Many cyclists ride in order to maintain or lose weight, so it is important to have an accurate count of calories burned for each ride. If you’ve been riding long and using tools such as Zwift or Strava to track your rides you know each service delivers different calorie numbers. Why is this, and which numbers should you trust?

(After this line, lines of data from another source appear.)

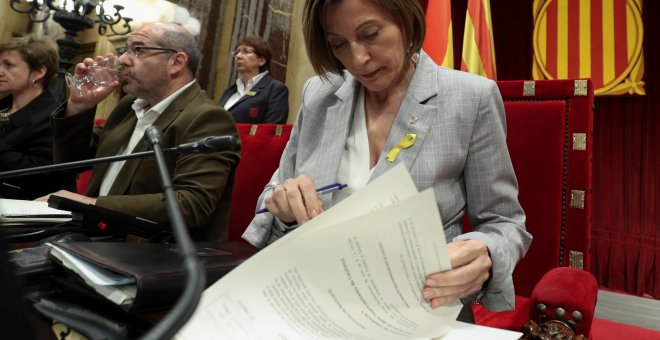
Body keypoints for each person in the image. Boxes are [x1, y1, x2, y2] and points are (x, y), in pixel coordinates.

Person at [242, 0, 532, 317]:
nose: (358, 59)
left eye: (370, 34)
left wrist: (486, 252)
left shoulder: (470, 97)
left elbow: (504, 223)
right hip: (318, 300)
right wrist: (284, 204)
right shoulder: (319, 94)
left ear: (405, 19)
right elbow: (271, 196)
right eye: (339, 44)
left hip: (421, 307)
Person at [40, 22, 240, 242]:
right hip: (92, 235)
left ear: (176, 62)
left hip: (156, 253)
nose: (124, 59)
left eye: (138, 50)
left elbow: (191, 204)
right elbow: (70, 162)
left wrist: (88, 204)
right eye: (125, 50)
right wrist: (78, 107)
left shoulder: (207, 118)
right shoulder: (129, 107)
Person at [0, 35, 75, 199]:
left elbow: (39, 174)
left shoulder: (55, 116)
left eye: (8, 65)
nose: (0, 71)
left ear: (39, 72)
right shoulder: (3, 106)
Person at [218, 36, 289, 124]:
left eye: (246, 51)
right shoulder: (229, 91)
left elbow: (271, 131)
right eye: (237, 52)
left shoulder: (275, 89)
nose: (238, 56)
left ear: (262, 60)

To answer this question you must understand the basics of calories, kilojoules, and efficiency.

**Calorie**

A Calorie (or more accurately, a *kilocalorie*) is a unit of energy. How much energy? Scientifically speaking, a kilocalorie is the amount of heat required to raise the temperature of 1 kilogram of water one degree Celsius.

**Kilojoule**

A kilojoule (kJ) is also a unit of energy. How much energy? 1 Calorie=4.186 kJs. The number of kJs you put into your pedals over the course of a ride is equal to (average watts × ride length in seconds) / 1000.

Examples:

- If you ride for 60 minutes (3600 seconds) at 200 watts you will have put 3600 x 200 / 1000 = 720 kJ of energy into the pedals.
- If you go harder and ride for 60 minutes at 300 watts you will have put 3600 x 300 / 1000 = 1080 kJ of energy into the pedals.

If you have an accurate power meter then you are accurately measuring your kilojoules on each ride.

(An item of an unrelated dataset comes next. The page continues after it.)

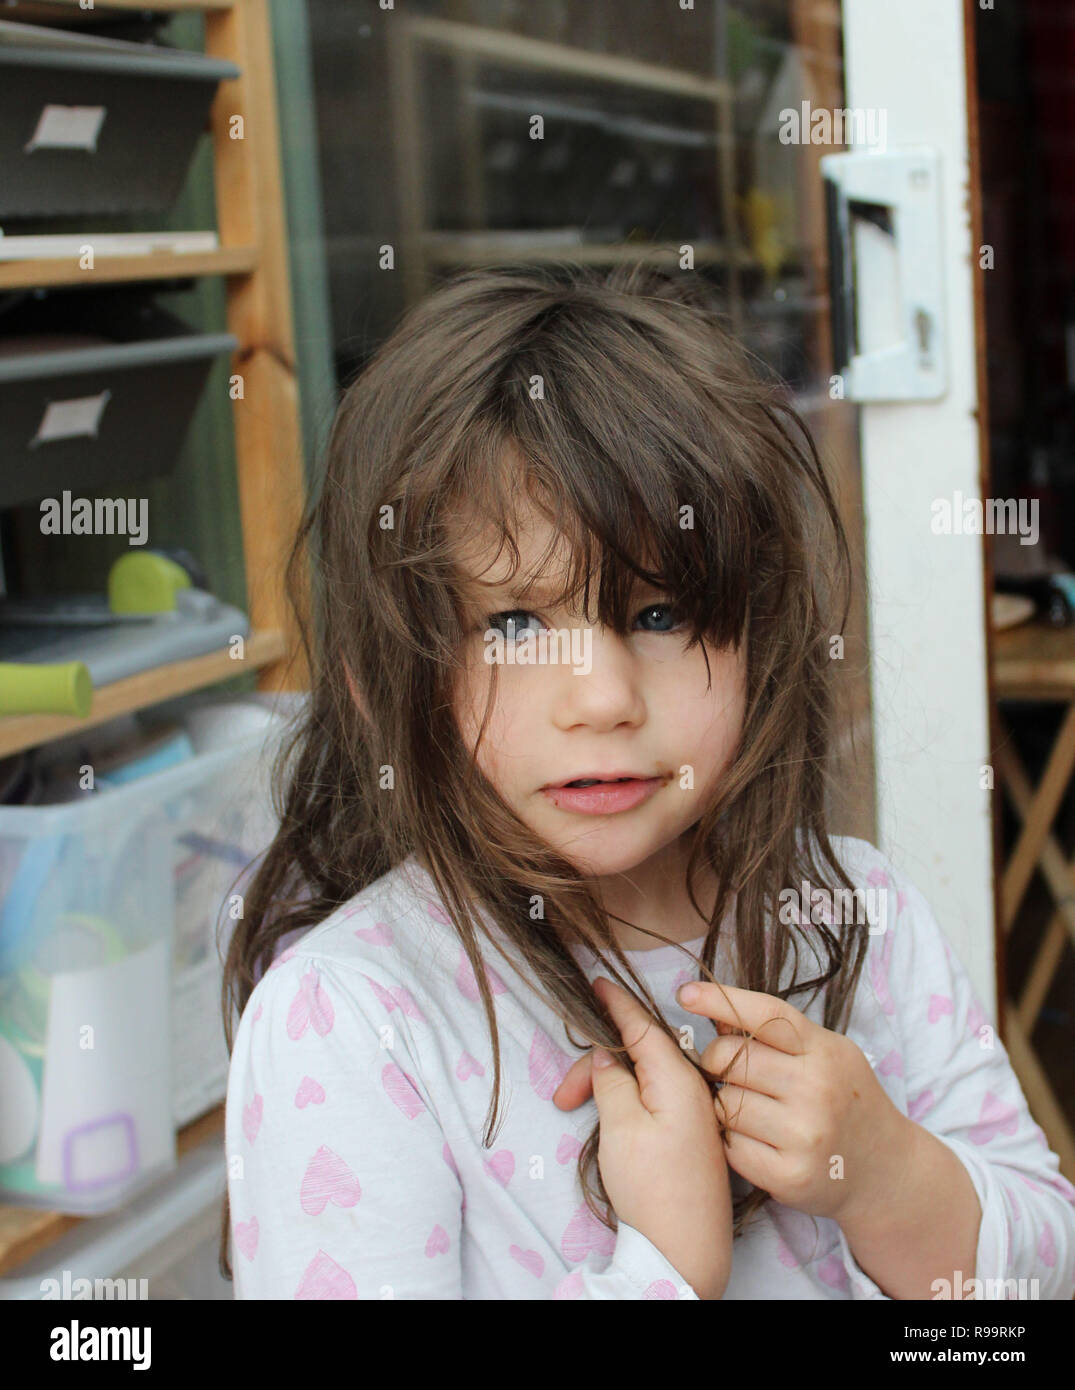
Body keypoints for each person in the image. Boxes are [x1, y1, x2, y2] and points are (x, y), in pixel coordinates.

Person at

(Note: in the absence of a power meter, calories calculators use some combination of heart rate, body weight, age, distance, time and incline to approximate your work. These approximations produce widely differing calorie numbers. Since this post is for Zwifters I’m assuming you have an accurate measurement of kilojoules–that is, an accurate power meter.)

**Efficiency: the Big Question**

When you ride, your body converts stored calories into kinetic (movement) energy. Those movements show up as wattage in Zwift, which we summarize in kilojoules at the end of the ride.

But here’s the rub: not *all *of your calorie’s energy is converted into kinetic energy. In fact, *most *of your calories are converted into *heat* energy, not kinetic energy–and that’s why you sweat when you ride.

How much of each calorie becomes heat, and how much becomes movement? That’s the efficiency question. And there’s no way to answer it without lab testing, so in everyday life we rely on approximations.

Scientists agree that when cycling, 20-25% of each calorie burned is actually applied to your pedals. The more efficient your body is, the higher that percentage will be. And remember, we also know 1 calorie can produce 4.186 kJs of work. Using those numbers, let’s look at some example calorie burn calculations.

**Examples (using our rides above):**

- 720 kJ ride at 25% efficiency burns (720/4.186)/.25 = 688 Calories
- 720 kJ ride at 20% efficiency burns (720/4.186)/.2 = 860 Calories
- 1080 kJ ride at 25% efficiency burns (1080/4.186)/.25 = 1032 Calories
- 1080 kJ ride at 20% efficiency burns (1080/4.186)/.2 = 1290 Calories

Different tools factor in different efficiency levels, and that’s why you will see different calorie numbers for any given ride if you compare Strava to Zwift to TrainingPeaks to Garmin and so on.

**So Which Calorie Number is Correct?**

The answer is: none of them are. Unless you are in a lab which can accurately measure your complete energy output, you must rely on tools which crunch numbers and deliver approximations. Here is what I’ve observed between the different services:

- TrainingPeaks and Garmin Connect return the same calorie numbers when using Zwift files as input.
- Zwift’s calorie counts are very close, but slightly lower than TrainingPeaks and Garmin Connect.
- Strava’s calorie counts are consistently the highest.

**Conclusion**

Tracking your calories to lose weight? Use the service that gives you the lowest calorie counts.

Nicely explained. Thanks.

Its not even as simple as that. Calorie and fat burn are different things – as I understand from reading around, how much of the energy you burn comes from your fat reserves also depends on imponderables such as, intensity of workout (heart rate zone ), how well trained your body is to burn fat rather than go to glycogen in lived or muscles. So go figure!

You are correct! I’ve also read that the standard “1lb of fat=3500 calories” thing isn’t the same for everyone, not by a longshot.

My article focused more on counting calories, though–not on how many of those calories come from fat as opposed to other sources. That’s definitely a whole different (but related) topic!